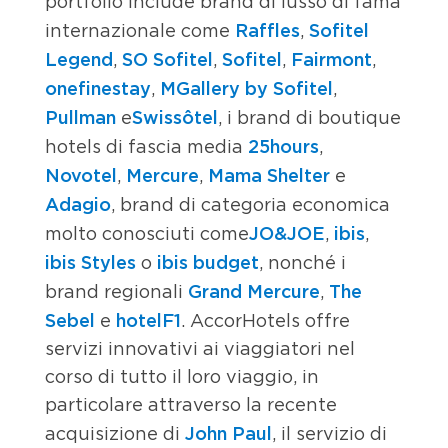
portfolio include brand di lusso di fama
Raffles
Sofitel
internazionale come
,
Legend
SO Sofitel
Sofitel
Fairmont
,
,
,
,
onefinestay
MGallery by Sofitel
,
,
Pullman
Swissôtel
e
, i brand di boutique
25hours
hotels di fascia media
,
Novotel
Mercure
Mama Shelter
,
,
e
Adagio
, brand di categoria economica
JO&JOE
ibis
molto conosciuti come
,
,
ibis Styles
ibis budget
o
, nonché i
Grand Mercure
The
brand regionali
,
Sebel
hotelF1
e
. AccorHotels offre
servizi innovativi ai viaggiatori nel
corso di tutto il loro viaggio, in
particolare attraverso la recente
John Paul
acquisizione di
, il servizio di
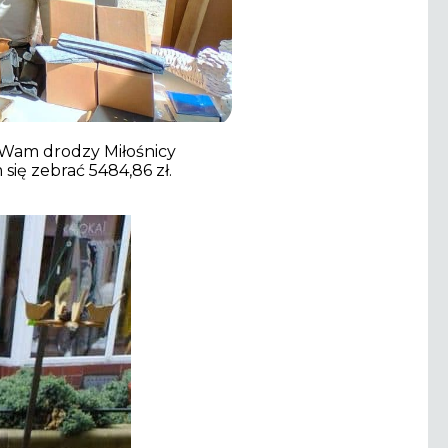
 Wam drodzy Miłośnicy
ię zebrać 5484,86 zł.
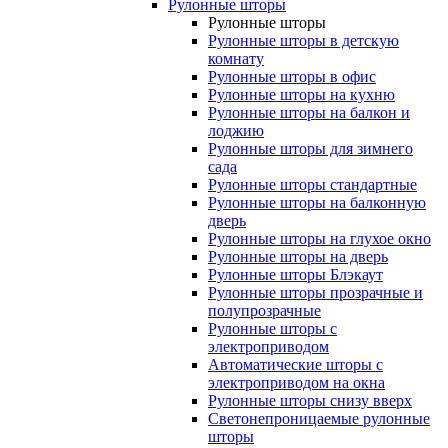
Рулонные шторы
Рулонные шторы
Рулонные шторы в детскую
комнату
Рулонные шторы в офис
Рулонные шторы на кухню
Рулонные шторы на балкон и
лоджию
Рулонные шторы для зимнего
сада
Рулонные шторы стандартные
Рулонные шторы на балконную
дверь
Рулонные шторы на глухое окно
Рулонные шторы на дверь
Рулонные шторы Блэкаут
Рулонные шторы прозрачные и
полупрозрачные
Рулонные шторы с
электроприводом
Автоматические шторы с
электроприводом на окна
Рулонные шторы снизу вверх
Светонепроницаемые рулонные
шторы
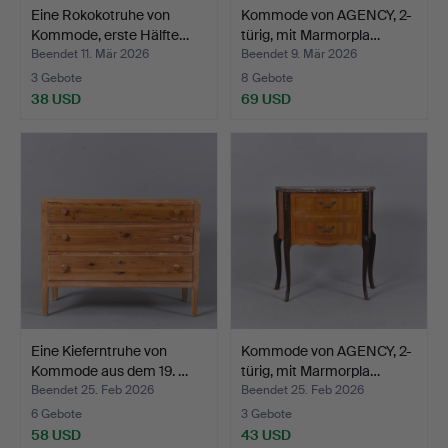
Eine Rokokotruhe von
Kommode von AGENCY, 2-
Kommode, erste Hälfte…
türig, mit Marmorpla…
Beendet 11. Mär 2026
Beendet 9. Mär 2026
3 Gebote
8 Gebote
38 USD
69 USD
Eine Kieferntruhe von
Kommode von AGENCY, 2-
Kommode aus dem 19. …
türig, mit Marmorpla…
Beendet 25. Feb 2026
Beendet 25. Feb 2026
6 Gebote
3 Gebote
58 USD
43 USD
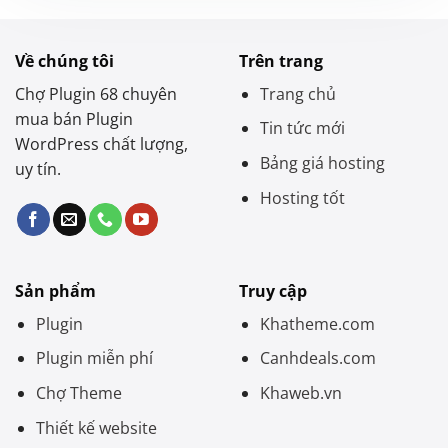
Về chúng tôi
Trên trang
Chợ Plugin 68 chuyên
Trang chủ
mua bán Plugin
Tin tức mới
WordPress chất lượng,
Bảng giá hosting
uy tín.
Hosting tốt
Sản phẩm
Truy cập
Plugin
Khatheme.com
Plugin miễn phí
Canhdeals.com
Chợ Theme
Khaweb.vn
Thiết kế website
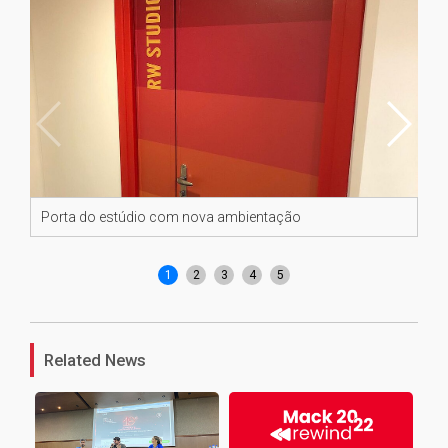
Porta do estúdio com nova ambientação
As
cu
1
2
3
4
5
Related News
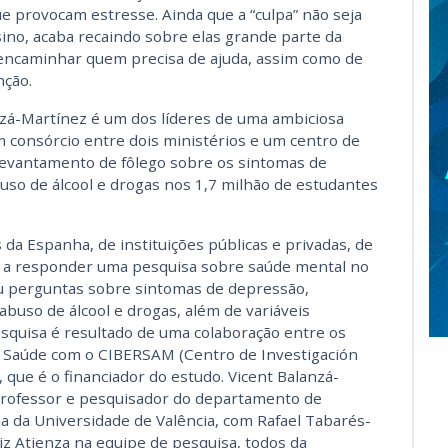
ue provocam estresse. Ainda que a “culpa” não seja
ino, acaba recaindo sobre elas grande parte da
e encaminhar quem precisa de ajuda, assim como de
nção.
nzá-Martínez é um dos líderes de uma ambiciosa
 consórcio entre dois ministérios e um centro de
levantamento de fôlego sobre os sintomas de
uso de álcool e drogas nos 1,7 milhão de estudantes
 da Espanha, de instituições públicas e privadas, de
s a responder uma pesquisa sobre saúde mental no
uiu perguntas sobre sintomas de depressão,
 abuso de álcool e drogas, além de variáveis
esquisa é resultado de uma colaboração entre os
a Saúde com o CIBERSAM (Centro de Investigación
 que é o financiador do estudo. Vicent Balanzá-
professor e pesquisador do departamento de
na da Universidade de Valência, com Rafael Tabarés-
z Atienza na equipe de pesquisa, todos da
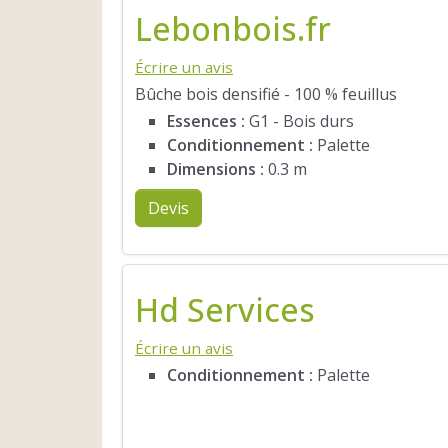
Lebonbois.fr
Écrire un avis
Bûche bois densifié - 100 % feuillus
Essences :
G1 - Bois durs
Conditionnement :
Palette
Dimensions :
0.3 m
Devis
Hd Services
Écrire un avis
Conditionnement :
Palette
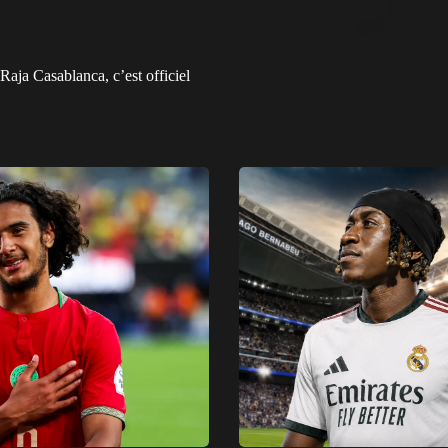
aja Casablanca, c’est officiel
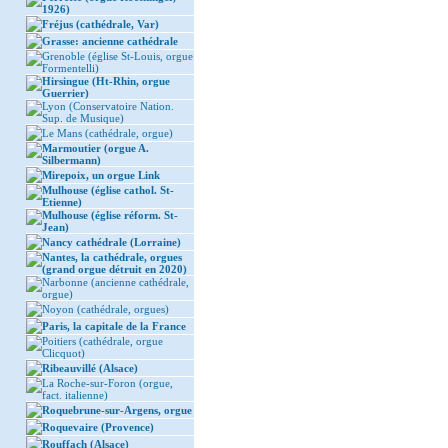
1926)
Fréjus (cathédrale, Var)
Grasse: ancienne cathédrale
Grenoble (église St-Louis, orgue
Formentelli)
Hirsingue (Ht-Rhin, orgue
Guerrier)
Lyon (Conservatoire Nation.
Sup. de Musique)
Le Mans (cathédrale, orgue)
Marmoutier (orgue A.
Silbermann)
Mirepoix, un orgue Link
Mulhouse (église cathol. St-
Etienne)
Mulhouse (église réform. St-
Jean)
Nancy cathédrale (Lorraine)
Nantes, la cathédrale, orgues
(grand orgue détruit en 2020)
Narbonne (ancienne cathédrale,
orgue)
Noyon (cathédrale, orgues)
Paris, la capitale de la France
Poitiers (cathédrale, orgue
Clicquot)
Ribeauvillé (Alsace)
La Roche-sur-Foron (orgue,
fact. italienne)
Roquebrune-sur-Argens, orgue
Roquevaire (Provence)
Rouffach (Alsace)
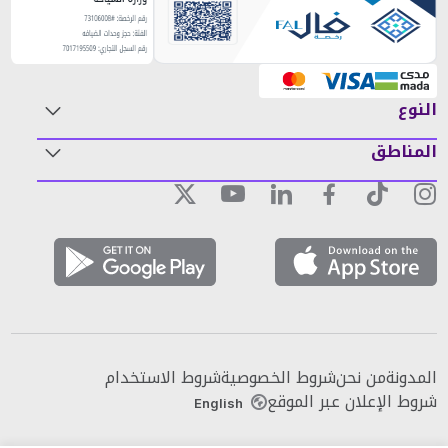
النوع
المناطق
المدونة
من نحن
شروط الخصوصية
شروط الاستخدام
شروط الإعلان عبر الموقع
English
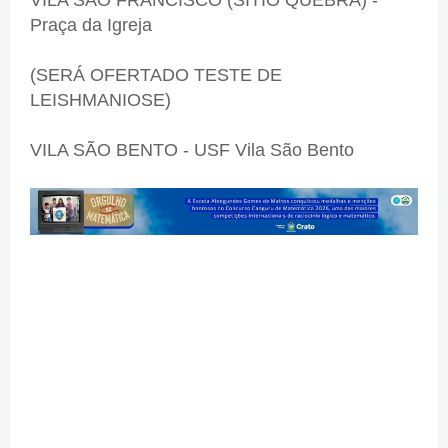
Praça da Igreja
(SERÁ OFERTADO TESTE DE
LEISHMANIOSE)
VILA SÃO BENTO - USF Vila São Bento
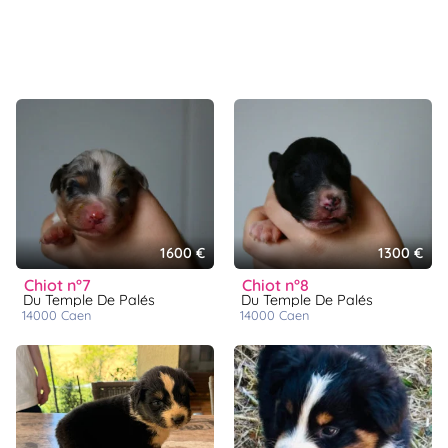
1600 €
1300 €
chiot n°7
chiot n°8
Du Temple De Palés
Du Temple De Palés
14000
caen
14000
caen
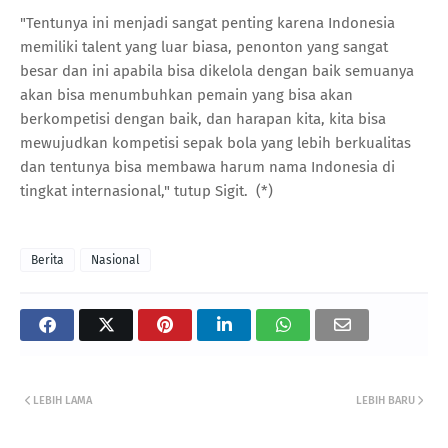
"Tentunya ini menjadi sangat penting karena Indonesia
memiliki talent yang luar biasa, penonton yang sangat
besar dan ini apabila bisa dikelola dengan baik semuanya
akan bisa menumbuhkan pemain yang bisa akan
berkompetisi dengan baik, dan harapan kita, kita bisa
mewujudkan kompetisi sepak bola yang lebih berkualitas
dan tentunya bisa membawa harum nama Indonesia di
tingkat internasional," tutup Sigit. (*)
Berita
Nasional
LEBIH LAMA
LEBIH BARU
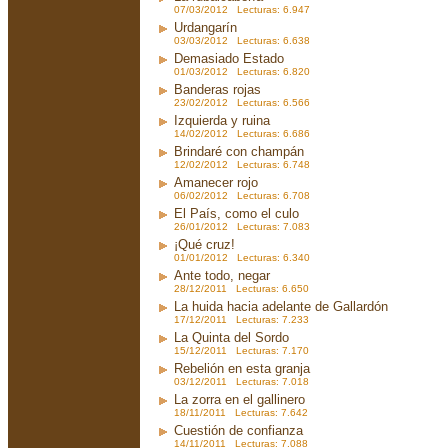
07/03/2012 Lecturas: 6.947
Urdangarín
03/03/2012 Lecturas: 6.638
Demasiado Estado
01/03/2012 Lecturas: 6.820
Banderas rojas
23/02/2012 Lecturas: 6.566
Izquierda y ruina
14/02/2012 Lecturas: 6.686
Brindaré con champán
12/02/2012 Lecturas: 6.748
Amanecer rojo
06/02/2012 Lecturas: 6.708
El País, como el culo
26/01/2012 Lecturas: 7.083
¡Qué cruz!
01/01/2012 Lecturas: 6.340
Ante todo, negar
28/12/2011 Lecturas: 6.650
La huida hacia adelante de Gallardón
17/12/2011 Lecturas: 7.233
La Quinta del Sordo
15/12/2011 Lecturas: 7.170
Rebelión en esta granja
03/12/2011 Lecturas: 7.018
La zorra en el gallinero
18/11/2011 Lecturas: 7.642
Cuestión de confianza
14/11/2011 Lecturas: 7.088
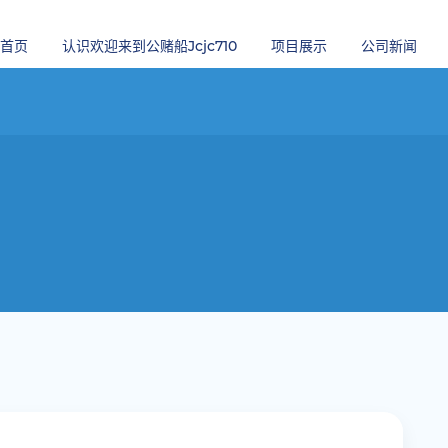
首页
认识欢迎来到公赌船jcjc710
项目展示
公司新闻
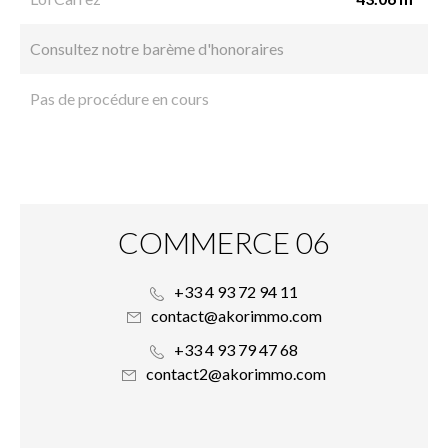
Consultez notre barème d'honoraires
Pas de procédure en cours
COMMERCE 06
+33 4 93 72 94 11
contact@akorimmo.com
+33 4 93 79 47 68
contact2@akorimmo.com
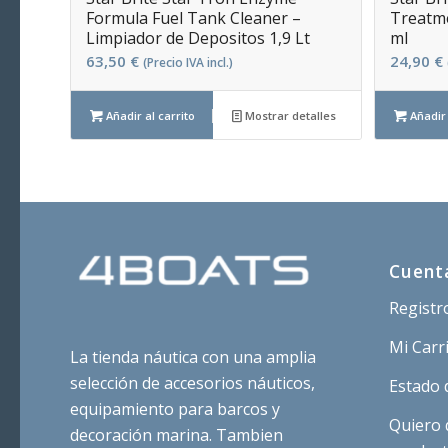
Formula Fuel Tank Cleaner –
Treatme
Limpiador de Depositos 1,9 Lt
ml
63,50
€
24,90
€
(Precio IVA incl.)
Añadir al carrito
Mostrar detalles
Añadir 
Cuent
Registr
Mi Carr
La tienda náutica con una amplia
selección de accesorios náuticos,
Estado 
equipamiento para barcos y
Quiero 
decoración marina. Tambien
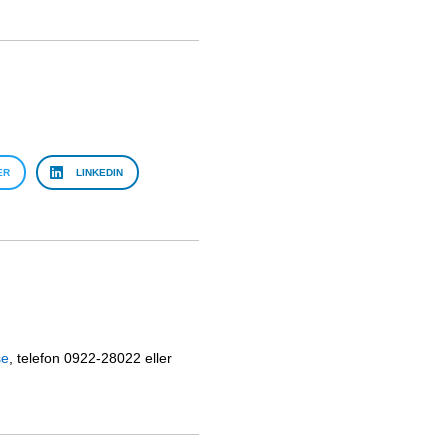
ER
LINKEDIN
se
, telefon 0922-28022 eller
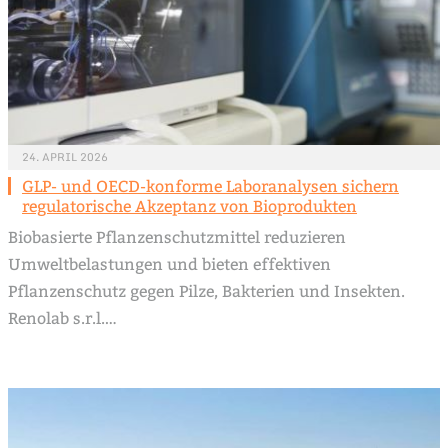
24. APRIL 2026
GLP- und OECD-konforme Laboranalysen sichern
regulatorische Akzeptanz von Bioprodukten
Biobasierte Pflanzenschutzmittel reduzieren
Umweltbelastungen und bieten effektiven
Pflanzenschutz gegen Pilze, Bakterien und Insekten.
Renolab s.r.l.…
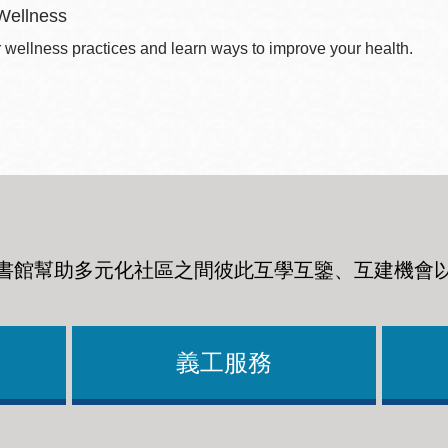
Wellness
r wellness practices and learn ways to improve your health.
書館幫助多元化社區之間彼此互學互鑒、互建機會
義工服務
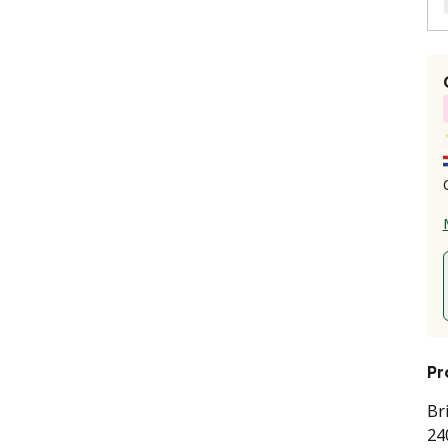
Pr
Br
24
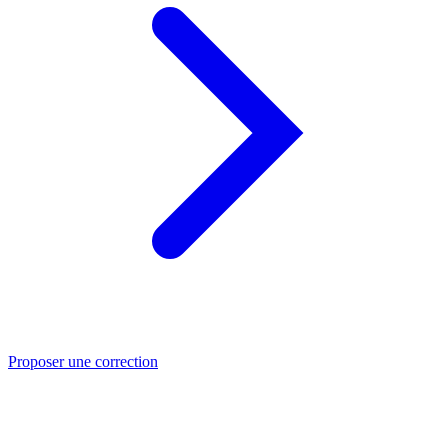
Proposer une correction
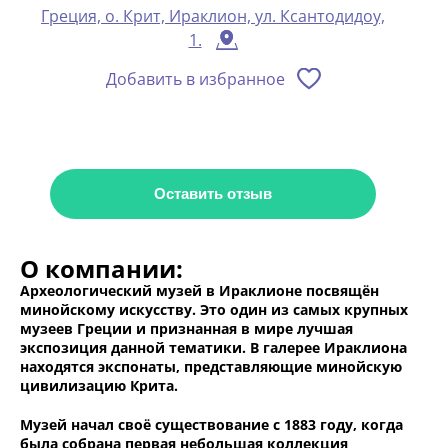
Греция, о. Крит, Ираклион, ул. Ксантодидоу,
1.
Добавить в избранное
Оставить отзыв
О компании:
Археологический музей в Ираклионе посвящён
минойскому искусству. Это один из самых крупных
музеев Греции и признанная в мире лучшая
экспозиция данной тематики. В галерее Ираклиона
находятся экспонаты, представляющие минойскую
цивилизацию Крита.
Музей начал своё существование с 1883 году, когда
была собрана первая небольшая коллекция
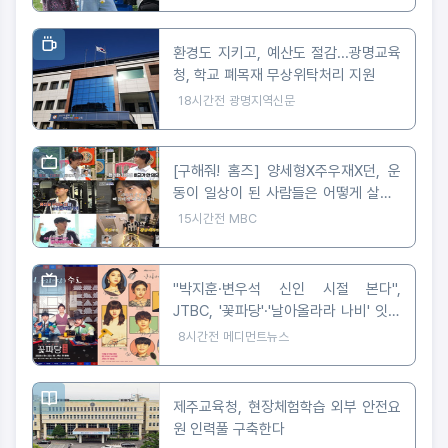
환경도 지키고, 예산도 절감...광명교육
청, 학교 폐목재 무상위탁처리 지원
18시간전
광명지역신문
[구해줘! 홈즈] 양세형X주우재X던, 운
동이 일상이 된 사람들은 어떻게 살까?
'운동세권' 임장 특집!
15시간전
MBC
"박지훈·변우석 신인 시절 본다",
JTBC, '꽃파당'·'날아올라라 나비' 잇따
라 편성
8시간전
메디먼트뉴스
제주교육청, 현장체험학습 외부 안전요
원 인력풀 구축한다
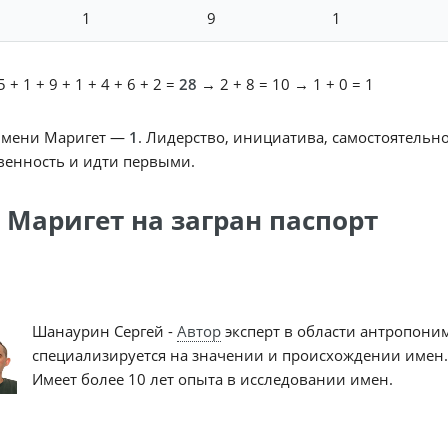
1
9
1
 + 1 + 9 + 1 + 4 + 6 + 2 =
28
→ 2 + 8 = 10 → 1 + 0 = 1
имени Маригет —
1
. Лидерство, инициатива, самостоятельно
венность и идти первыми.
 Маригет на загран паспорт
Шанаурин Сергей -
Автор
эксперт в области антропони
специализируется на значении и происхождении имен.
Имеет более 10 лет опыта в исследовании имен.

━━━━━━━━━━━━━━━━

**Exercise prompt**
Nothing but the lines with "akorimmo" should be returned, copied from the entries above.

**Solution**
contact@akorimmo.com
contact2@akorimmo.com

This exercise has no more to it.